"The Role of Training for Technology Diffusion" (Job Market Paper) [Paper]
with Ruben Piazzesi
Abstract: We study a dynamic model of new technology adoption in a labor market with search frictions, where worker training boosts the productivity gains from adopting the technology. Once trained, workers acquire general skills that can be used by any firm operating the new technology. As a result, firms can free-ride on the training investments of others, which inefficiently delays technology adoption and workforce training. We apply the model to the diffusion of Enterprise Resource Planning (ERP) systems in Portugal—a leading software technology currently used by 43% of European firms—whose adoption requires training workers in transferable skills. Using matched employer–employee data, we show that as the technology diffuses, firms train fewer workers upon adoption, consistent with the model’s free-riding mechanism. The calibrated model implies a 14% present-value loss in net output due to underinvestment in adoption and training. Finally, policy counterfactual analysis shows that training subsidies introduced at the onset of the diffusion process are about 10% more effective than those enacted ten years later.
"The Labor Demand Implications of Brand Capital: Evidence from Trademark Transactions" [Paper]
with Jaime Arellano-Bover, Matteo Paradisi, and Liangjie Wu
[VisitINPS Scholars Program]
Abstract: Brand capital—an intangible asset that differentiates a firm's products—has grown in recent decades, alongside the rise of intangible investments and the decline in the labor share. Trademarks are legal claims on brand capital and are actively traded across firms, providing a setting to study how reallocating brand capital reshapes firm behavior and aggregate outcomes. Leveraging a novel link of Italian administrative data on trademark ownership, firms' financial statements, and employer–employee records, we exploit firm-to-firm trademark transactions to identify the effects of brand-capital investments. Guided by a model in which firms combine production labor, expansionary labor, and brand capital, we use an event-study design to estimate firm-level effects and quantify their aggregate implications. Acquiring a trademark increases intangible assets by 19%, sales by 8%, and employment by 6%, while leaving weekly earnings unchanged and reducing the firm-level labor share. Employment gains are concentrated among marketing and sales workers, indicating that brand capital is not skill-neutral. Accounting for both buyers and sellers, trademark transactions reallocate brand capital toward larger firms, raising sales and lowering the labor share.

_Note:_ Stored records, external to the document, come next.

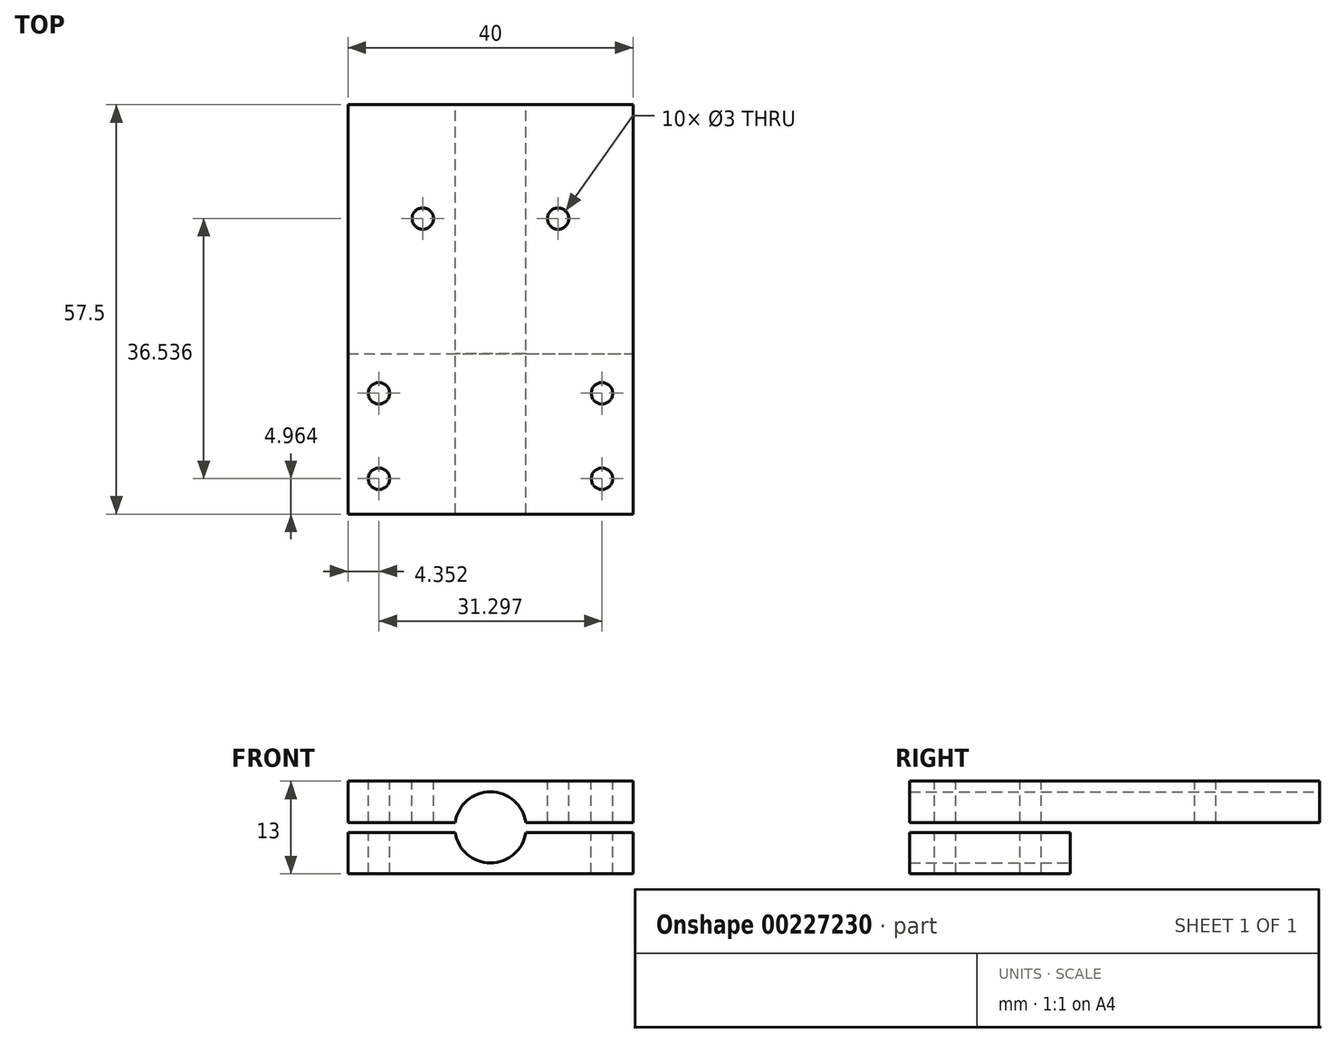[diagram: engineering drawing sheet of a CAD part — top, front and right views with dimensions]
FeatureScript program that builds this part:
annotation { "Feature Type Name" : "Feature", "Feature Type Description" : "" }
export const myFeature = defineFeature(function(context is Context, id is Id, definition is map)
    precondition{}
    {
        {
            var Q0;
            Q0=qCreatedBy(makeId("Front.planeOp"),FACE);
            var sketch = newSketch(context, id + "F0", { "sketchPlane" : qUnion([Q0])});
            skArc(sketch, "E0", {"start": v(-4.95, -0.7) * mm, "mid": v(0, -5) * mm, "end": v(4.95, -0.7) * mm});
            skLineSegment(sketch, "E1.bottom", {"start": v(20, -6.5) * mm, "end": v(-20, -6.5) * mm});
            skLineSegment(sketch, "E1.top", {"start": v(20, 6.5) * mm, "end": v(-20, 6.5) * mm});
            skLineSegment(sketch, "E1.left", {"start": v(20, -6.5) * mm, "end": v(20, -0.7) * mm});
            skLineSegment(sketch, "E1.right", {"start": v(-20, -6.5) * mm, "end": v(-20, 6.5) * mm});
            skLineSegment(sketch, "E2.bottom", {"start": v(20, -0.7) * mm, "end": v(4.95, -0.7) * mm});
            skLineSegment(sketch, "E2.top", {"start": v(20, 0.7) * mm, "end": v(4.95, 0.7) * mm});
            skArc(sketch, "E3.trimOffspring", {"start": v(4.95, 0.7) * mm, "mid": v(0, 5) * mm, "end": v(-4.95, 0.7) * mm});
            skLineSegment(sketch, "E4.trimOffspring", {"start": v(-4.95, 0.7) * mm, "end": v(-20, 0.7) * mm});
            skLineSegment(sketch, "E5.trimOffspring", {"start": v(-4.95, -0.7) * mm, "end": v(-20, -0.7) * mm});
            skLineSegment(sketch, "E6.trimOffspring", {"start": v(20, 0.7) * mm, "end": v(20, 6.5) * mm});
            skSolve(sketch);
        }
        {
            var Q0;
            Q0 = qSketchRegion(id + "F0", true);
            extrude(context, id + "F1", {"entities" : qUnion([Q0]), "depth" : 45 * mm});
        }
        {
            var Q0;
            Q0=makeQuery(id+"F1.opExtrude","SWEPT_FACE",FACE,{"disambiguationData":[OSD([sQuery(id+"F0.wireOp",EDGE,"E1.top")])]});
            var sketch = newSketch(context, id + "F2", { "sketchPlane" : qUnion([Q0])});
            skLineSegment(sketch, "E7", {"start": v(20, -22.5) * mm, "end": v(-20, -22.5) * mm});
            skSolve(sketch);
        }
        {
            var Q0;
            {var subQ0=sQuery(id+"F2.wireOp",EDGE,"E7");Q0=makeQuery(id+"F2.imprint","IMPRINT",FACE,{"disambiguationData":[TD([[makeQuery(id+"F2.imprint","IMPRINT",EDGE,{"derivedFrom":subQ0}),-1.0]])]});}
            extrude(context, id + "F3", {"entities" : qUnion([Q0]), "operationType" : NewBodyOperationType.REMOVE, "oppositeDirection" : true, "depth" : 25 * mm});
        }
        {
            var Q0;
            {var subQ1=sQuery(id+"F0.wireOp",EDGE,"E1.top");Q0=makeQuery(id+"F3.boolean.opBoolean","COPY",FACE,{"disambiguationData":[TD([makeQuery(id+"F1.opExtrude","SWEPT_FACE",FACE,{"disambiguationData":[OSD([subQ1])]})])],"derivedFrom":makeQuery(id+"F3.opExtrude","SWEPT_FACE",FACE,{"disambiguationData":[OSD([sQuery(id+"F2.wireOp",EDGE,"E7")])]})});}
            var sketch = newSketch(context, id + "F4", { "sketchPlane" : qUnion([Q0])});
            skLineSegment(sketch, "E8.bottom", {"start": v(-20, 6.5) * mm, "end": v(20, 6.5) * mm});
            skLineSegment(sketch, "E8.top", {"start": v(-20, 0.7) * mm, "end": v(20, 0.7) * mm});
            skLineSegment(sketch, "E8.left", {"start": v(-20, 6.5) * mm, "end": v(-20, 0.7) * mm});
            skLineSegment(sketch, "E8.right", {"start": v(20, 6.5) * mm, "end": v(20, 0.7) * mm});
            skSolve(sketch);
        }
        {
            var Q0;
            Q0=makeQuery(id+"F3.boolean.opBoolean","COPY",FACE,{"disambiguationData":[TD([makeQuery(id+"F1.opExtrude","SWEPT_FACE",FACE,{"disambiguationData":[OSD([sQuery(id+"F0.wireOp",EDGE,"E0")])]})])],"derivedFrom":makeQuery(id+"F3.opExtrude","SWEPT_FACE",FACE,{"disambiguationData":[OSD([sQuery(id+"F2.wireOp",EDGE,"E7")])]})});
            var sketch = newSketch(context, id + "F5", { "sketchPlane" : qUnion([Q0])});
            skLineSegment(sketch, "E9.bottom", {"start": v(-20, -0.7) * mm, "end": v(20, -0.7) * mm});
            skLineSegment(sketch, "E9.top", {"start": v(-20, -6.5) * mm, "end": v(20, -6.5) * mm});
            skLineSegment(sketch, "E9.left", {"start": v(-20, -0.7) * mm, "end": v(-20, -6.5) * mm});
            skLineSegment(sketch, "E9.right", {"start": v(20, -0.7) * mm, "end": v(20, -6.5) * mm});
            skSolve(sketch);
        }
        {
            var Q0;
            Q0 = qSketchRegion(id + "F4", true);
            var Q1;
            Q1 = qSketchRegion(id + "F5", true);
            extrude(context, id + "F6", {"entities" : qUnion([Q0, Q1]), "depth" : 25 * mm});
        }
        {
            var Q0;
            Q0=makeQuery(id+"F1.opExtrude","SWEPT_BODY",BODY,{"disambiguationData":[OSD([sQuery(id+"F0.wireOp",EDGE,"E1.top"),sQuery(id+"F0.wireOp",EDGE,"E1.right"),sQuery(id+"F0.wireOp",EDGE,"E2.top"),sQuery(id+"F0.wireOp",EDGE,"E3.trimOffspring"),sQuery(id+"F0.wireOp",EDGE,"E4.trimOffspring"),sQuery(id+"F0.wireOp",EDGE,"E6.trimOffspring")])]});
            var Q1;
            Q1=makeQuery(id+"F6.opExtrude","SWEPT_BODY",BODY,{"disambiguationData":[OSD([sQuery(id+"F4.wireOp",EDGE,"E8.bottom"),sQuery(id+"F4.wireOp",EDGE,"E8.top"),sQuery(id+"F4.wireOp",EDGE,"E8.left"),sQuery(id+"F4.wireOp",EDGE,"E8.right")])]});
            booleanBodies(context, id + "F7", {"operationType" : BooleanOperationType.UNION, "tools" : qUnion([Q0, Q1])});
        }
        {
            var Q0;
            Q0=makeQuery(id+"F6.opExtrude","CAP_FACE",FACE,{"disambiguationData":[OSD([sQuery(id+"F4.wireOp",EDGE,"E8.bottom"),sQuery(id+"F4.wireOp",EDGE,"E8.top"),sQuery(id+"F4.wireOp",EDGE,"E8.left"),sQuery(id+"F4.wireOp",EDGE,"E8.right")])],"isStart":false});
            var Q1;
            Q1=makeQuery(id+"F6.opExtrude","CAP_FACE",FACE,{"disambiguationData":[OSD([sQuery(id+"F5.wireOp",EDGE,"E9.bottom"),sQuery(id+"F5.wireOp",EDGE,"E9.top"),sQuery(id+"F5.wireOp",EDGE,"E9.left"),sQuery(id+"F5.wireOp",EDGE,"E9.right")])],"isStart":false});
            extrude(context, id + "F8", {"entities" : qUnion([Q0, Q1]), "operationType" : NewBodyOperationType.ADD, "depth" : 10 * mm});
        }
        {
            var Q0;
            Q0=makeQuery(id+"F7.opBoolean","MERGE",FACE,{"derivedFrom":[makeQuery(id+"F1.opExtrude","SWEPT_FACE",FACE,{"disambiguationData":[OSD([sQuery(id+"F0.wireOp",EDGE,"E1.top")])]}),makeQuery(id+"F6.opExtrude","SWEPT_FACE",FACE,{"disambiguationData":[OSD([sQuery(id+"F4.wireOp",EDGE,"E8.bottom")])]})]});
            var sketch = newSketch(context, id + "F9", { "sketchPlane" : qUnion([Q0])});
            skLineSegment(sketch, "E10.direction1", {"start": v(0, 6) * mm, "end": v(25, 6) * mm, "construction": true});
            skLineSegment(sketch, "E10.direction2", {"start": v(0, 6) * mm, "end": v(0, -13) * mm, "construction": true});
            skCircle(sketch, "E11", {"center": v(-15.65, -40.04) * mm, "radius": 1.5 * mm});
            skCircle(sketch, "E12.0.1.0", {"center": v(-15.65, -28.04) * mm, "radius": 1.5 * mm});
            skLineSegment(sketch, "E12.direction1", {"start": v(-15.65, -40.04) * mm, "end": v(9.35, -40.04) * mm, "construction": true});
            skLineSegment(sketch, "E12.direction2", {"start": v(-15.65, -40.04) * mm, "end": v(-15.65, -28.04) * mm, "construction": true});
            skCircle(sketch, "E13.MirrorC", {"center": v(15.65, -40.04) * mm, "radius": 1.5 * mm});
            skCircle(sketch, "E14.MirrorC", {"center": v(15.65, -28.04) * mm, "radius": 1.5 * mm});
            skCircle(sketch, "E15.1.0", {"center": v(9.5, -3.5) * mm, "radius": 1.5 * mm});
            skCircle(sketch, "E15.1.1", {"center": v(-9.5, -3.5) * mm, "radius": 1.5 * mm});
            skPoint(sketch, "E15.center", {"position": v(0, -3.5) * mm});
            skSolve(sketch);
        }
        {
            var Q0;
            Q0 = qSketchRegion(id + "F9", true);
            extrude(context, id + "F10", {"entities" : qUnion([Q0]), "operationType" : NewBodyOperationType.REMOVE, "oppositeDirection" : true, "depth" : 25 * mm});
        }
        {
            var Q0;
            Q0=makeQuery(id+"F6.opExtrude","CAP_FACE",FACE,{"disambiguationData":[OSD([sQuery(id+"F4.wireOp",EDGE,"E8.bottom"),sQuery(id+"F4.wireOp",EDGE,"E8.top"),sQuery(id+"F4.wireOp",EDGE,"E8.left"),sQuery(id+"F4.wireOp",EDGE,"E8.right")])],"isStart":true});
            var Q1;
            Q1=makeQuery(id+"F6.opExtrude","CAP_FACE",FACE,{"disambiguationData":[OSD([sQuery(id+"F5.wireOp",EDGE,"E9.bottom"),sQuery(id+"F5.wireOp",EDGE,"E9.top"),sQuery(id+"F5.wireOp",EDGE,"E9.left"),sQuery(id+"F5.wireOp",EDGE,"E9.right")])],"isStart":true});
            extrude(context, id + "F11", {"entities" : qUnion([Q0, Q1]), "operationType" : NewBodyOperationType.REMOVE, "oppositeDirection" : true, "depth" : 56.4 * mm});
        }
    });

Calibrating the model to our estimates, we find that this reallocation generates a one percentage-point decline in the aggregate labor share in the long run.

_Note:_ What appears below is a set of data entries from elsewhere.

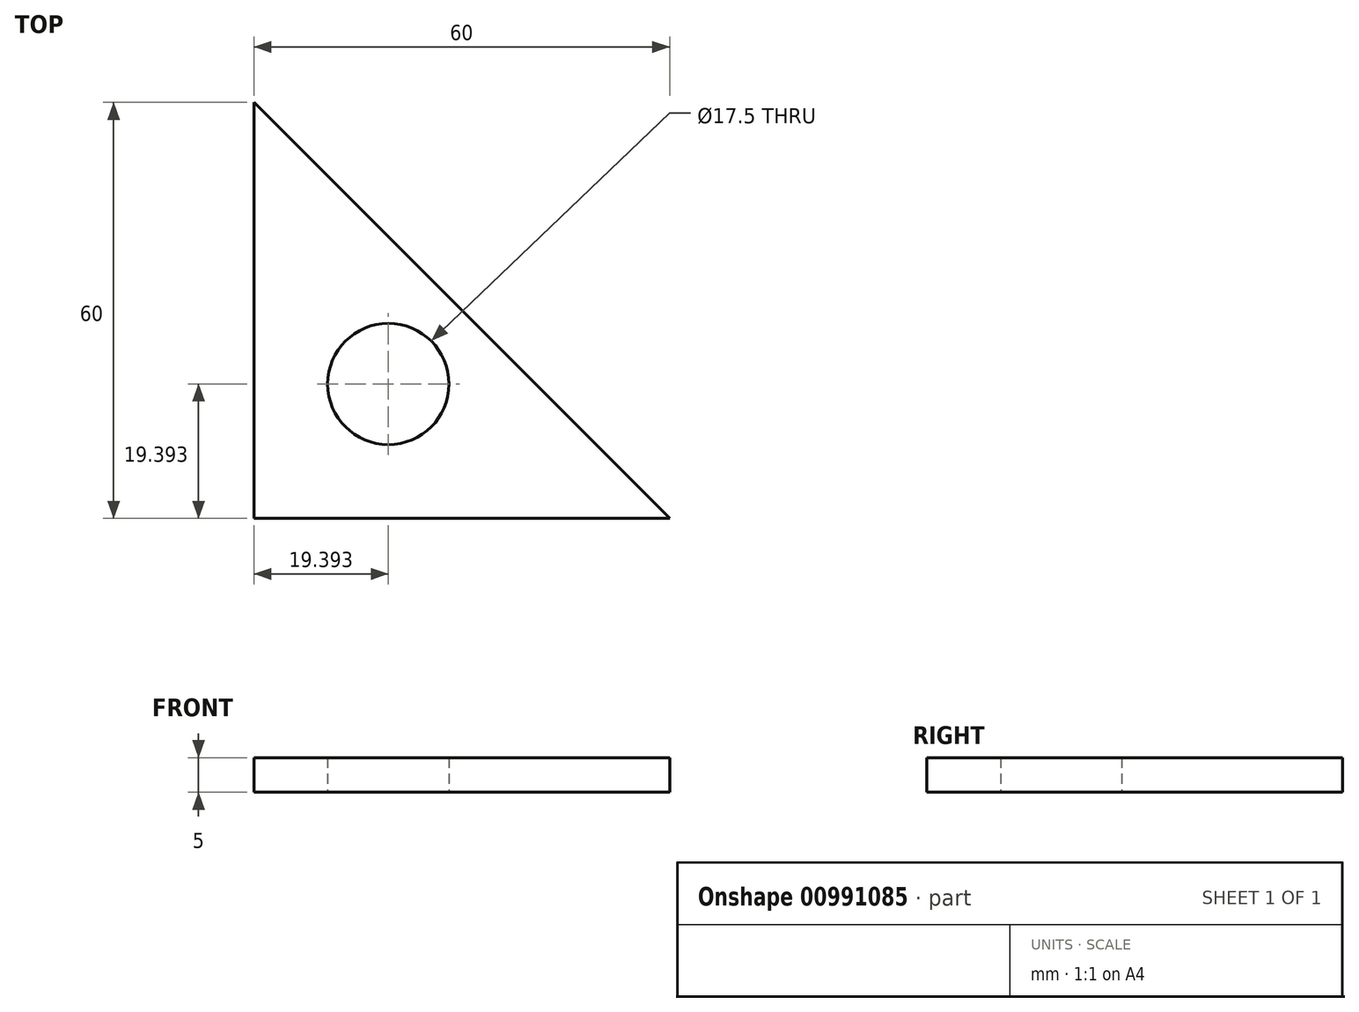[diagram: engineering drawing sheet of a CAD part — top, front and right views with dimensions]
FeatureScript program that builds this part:
annotation { "Feature Type Name" : "Feature", "Feature Type Description" : "" }
export const myFeature = defineFeature(function(context is Context, id is Id, definition is map)
    precondition{}
    {
        {
            var Q0;
            Q0=qCreatedBy(makeId("Top.planeOp"),FACE);
            var sketch = newSketch(context, id + "F0", { "sketchPlane" : qUnion([Q0])});
            skLineSegment(sketch, "E0", {"start": v(0, 0) * mm, "end": v(0, 60) * mm});
            skLineSegment(sketch, "E1", {"start": v(0, 0) * mm, "end": v(60, 0) * mm});
            skLineSegment(sketch, "E2", {"start": v(60, 0) * mm, "end": v(0, 60) * mm});
            skCircle(sketch, "E3", {"center": v(19.4, 19.4) * mm, "radius": 3.5 * mm});
            skLineSegment(sketch, "E4", {"start": v(30, 30) * mm, "end": v(19.4, 19.4) * mm});
            skSolve(sketch);
        }
        {
            var Q0;
            {var subQ1=sQuery(id+"F0.wireOp",EDGE,"E0");Q0=makeQuery(id+"F0.imprint","IMPRINT",FACE,{"disambiguationData":[TD([[makeQuery(id+"F0.imprint","IMPRINT",EDGE,{"derivedFrom":subQ1}),-1.0]])]});}
            extrude(context, id + "F1", {"entities" : qUnion([Q0]), "depth" : 5 * mm, "offsetDistance" : 25 * mm});
        }
        {
            var Q0;
            Q0=sQuery(id+"F0.wireOp",VERTEX,"E4.end");
            var Q1;
            Q1=makeQuery(id+"F1.opExtrude","SWEPT_BODY",BODY,{"disambiguationData":[OSD([sQuery(id+"F0.wireOp",EDGE,"E0"),sQuery(id+"F0.wireOp",EDGE,"E1"),sQuery(id+"F0.wireOp",EDGE,"E2"),sQuery(id+"F0.wireOp",EDGE,"E3")])]});
            hole(context, id + "F2", {"style" : HoleStyle.SIMPLE, "endStyle" : HoleEndStyle.BLIND, "oppositeDirection" : true, "standardTappedOrClearance" : lookupTablePath({ "fit" : "Normal", "standard" : "ISO", "size" : "M16", "type" : "Clearance" }), "standardBlindInLast" : lookupTablePath({ "fit" : "Normal", "standard" : "ISO", "engagement" : "75%", "pitch" : "2 mm", "size" : "M16", "type" : "Clearance & tapped" }), "holeDiameter" : 17.5 * mm, "majorDiameter" : 5 * mm, "holeDepth" : 203 * mm, "isTappedThrough" : true, "tappedDepth" : 5 * mm, "tapClearance" : 3, "locations" : qUnion([Q0]), "scope" : qUnion([Q1])});
        }
    });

"Unbundling the Effects of College on First-Job Search: Returns to Majors, Minors, and Extracurriculars" [Paper]
with Jaime Arellano-Bover, John M. Nunley and R. Alan Seals
Forthcoming, Labour Economics
[Online Appendix] [Journal Link]
Abstract: We analyze the initial job-market matching of new US college graduates with a large-scale audit study conducted during 2016 and 2017, in which 36,880 résumés of college seniors were submitted to online job postings for business-related positions. We simulate the experience of US college students by incorporating variation in curricular and extracurricular activities. Our analysis reveals significant variation in callback rate returns to majors, with Biology and Economics majors receiving the highest rate, particularly in occupations involving high intensity of analytical and interpersonal skills. However, minors in History and Mathematics have precisely estimated zero effects on callback rates. Internship experiences that are social skills-oriented positively influence callbacks, yet this is not the case for analytical internships. Study abroad experiences enhance callback rates, predominantly in high interpersonal skill-intensive occupations. Listing both programming and data analysis skills significantly boosts callback rates. Our study provides a comprehensive characterization of which features of the college experience are more and less valuable during the high-stakes, first-job matching process.

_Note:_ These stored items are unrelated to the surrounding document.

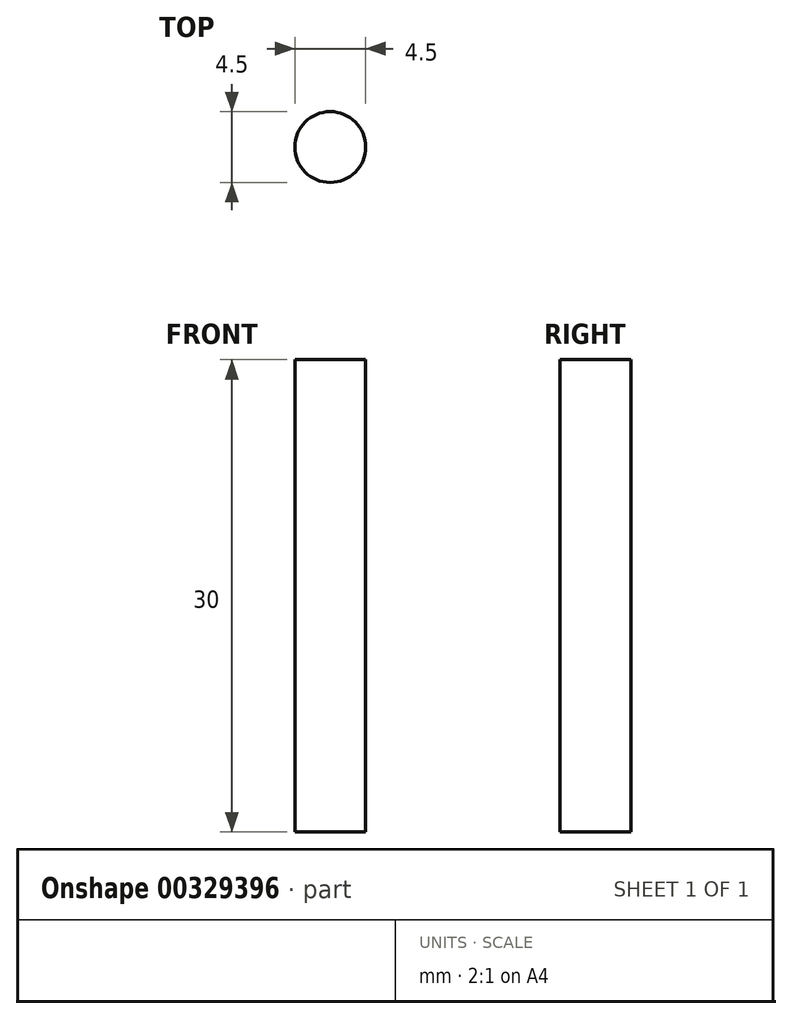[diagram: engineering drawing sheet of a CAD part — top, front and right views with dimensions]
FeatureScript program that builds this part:
annotation { "Feature Type Name" : "Feature", "Feature Type Description" : "" }
export const myFeature = defineFeature(function(context is Context, id is Id, definition is map)
    precondition{}
    {
        {
            var Q0;
            Q0=qCreatedBy(makeId("Top.planeOp"),FACE);
            var sketch = newSketch(context, id + "F0", { "sketchPlane" : qUnion([Q0])});
            skCircle(sketch, "E0", {"center": v(0, 0) * mm, "radius": 2.25 * mm});
            skSolve(sketch);
        }
        {
            var Q0;
            Q0=makeQuery(id+"F0.imprint","IMPRINT",FACE,{"disambiguationData":[TD([[makeQuery(id+"F0.imprint","IMPRINT",EDGE,{"derivedFrom":sQuery(id+"F0.wireOp",EDGE,"E0")}),1.0]])]});
            extrude(context, id + "F1", {"entities" : qUnion([Q0]), "depth" : 30 * mm});
        }
    });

"Wage Disclosure, Amenities and Labor Search"
with Ruben Piazzesi and Loujaina Abdel Wahed
Abstract: We study how mandatory wage disclosure in job postings affects firms’ wage-setting and non-wage policies. In the United States, only about 13.5% of vacancies disclose wages. Recent policy efforts aim to reduce this pay opacity, motivated by evidence that the absence of salary information at the application stage can exacerbate pay inequality. When contract terms are unclear, firms can more easily differentiate wages based on workers’ heterogeneous preferences for non-wage job attributes. Greater transparency therefore constrains firms’ ability to tailor compensation, potentially reducing inequality but also weakening incentives to provide non-wage amenities. We examine this tradeoff using a 2022 New York City policy that mandates wage disclosure in job advertisements. We combine near-universe data on New York job postings with Glassdoor reviews, where workers evaluate both wage and non-wage aspects of their jobs. We find that wage disclosure rises from about 10% to nearly 70% of postings and average realized wages increase, while job satisfaction among new hires declines—particularly with respect to work-life balance. We rationalize these results with a random search model in which firms choose between posting wages ex ante or tailoring wages to workers’ amenity preferences, showing how transparency can reduce non-wage amenities while improving wage equity.